La Germania sente di fare la sua parte per la crescita, ma allo stesso tempo recrimina di venire destabilizzata politicamente proprio dalla BCE. Nella primavera scorsa, Schaeuble tirò pubblicamente le orecchie a Draghi, con un discorso inconsueto per la prudente politica teutonica, rispettosa dell’autonomia della banca centrale. Il ministro definì il governatore il co-responsabile dell’avanzata degli euro-scettici in Germania, gli stessi che domenica scorsa hanno battuto in casa il partito della cancelliera Angela Merkel nel suo Land del Mecklenburg-Vorpommern.

Risparmiatori tedeschi contro tassi negativi

La polemica si fonda sull’ostilità crescente tra i risparmiatori e le banche tedeschi ai tassi zero e negativi adottati dalla BCE contro la bassa inflazione. Gli stessi acquisti di titoli di stato sono nel mirino dell’opinione pubblica in Germania, perché avvertiti come una condivisione subdola dei debiti tra gli stati dell’Eurozona e come il tentativo di trasformare l’istituto di Francoforte in una “bad bank”.

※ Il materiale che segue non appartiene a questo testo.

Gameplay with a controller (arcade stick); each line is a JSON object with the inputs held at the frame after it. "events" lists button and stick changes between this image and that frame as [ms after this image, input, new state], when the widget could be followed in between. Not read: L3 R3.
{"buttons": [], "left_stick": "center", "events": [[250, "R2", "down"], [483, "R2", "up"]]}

Piaccia o meno, Frau Merkel deve confrontarsi con questi umori interni e presenti in maniera profonda nel suo partito. Un indebolimento della cancelliera oggi sarebbe un disastro, perché l’Europa resterebbe senza una guida, che per quanto informale e molto perfettibile, appare sempre meglio della carente leadership dei commissari europei, il cui operato è poco apprezzato e e sempre meno legittimato ovunque nel Vecchio Continente.

 

 

 

Accordo segreto Draghi-Merkel

Per venire incontro alle esigenze elettorali della Merkel (in Germania si vota nel settembre dell’anno prossimo) è possibile che Draghi stia trattando sottotraccia con il governo tedesco una pausa, rispetto alla volontà finora ostentata di potenziare ulteriormente gli stimoli in corso di attuazione.

I tedeschi mostrerebbero il loro disappunto, punendo i conservatori al potere e ingrossando le file degli euro-scettici, con il risultato che in futuro sarebbe a rischio il sostegno politico a Francoforte della prima economia dell’area.

Meglio, quindi, se Draghi rallentasse la sua corsa verso l’adozione del super-QE, in modo da stemperare le tensioni elettorali in Germania e di continuare a godere tra un anno di un governo tedesco sostanzialmente dalla sua parte, a copertura politica delle sue azioni.

Certo, l’accordo immaginato sarebbe valido solo se le condizioni economico-finanziarie lo consentono. Un apprezzamento eccessivo dell’euro, un deterioramento delle prospettive d’inflazione e di quelle di crescita economica nell’Eurozona spingerebbero Draghi ad agire con nuovi interventi. A quel punto, la Merkel dovrebbe inventarsi qualcos’altro per contenere le ire interne.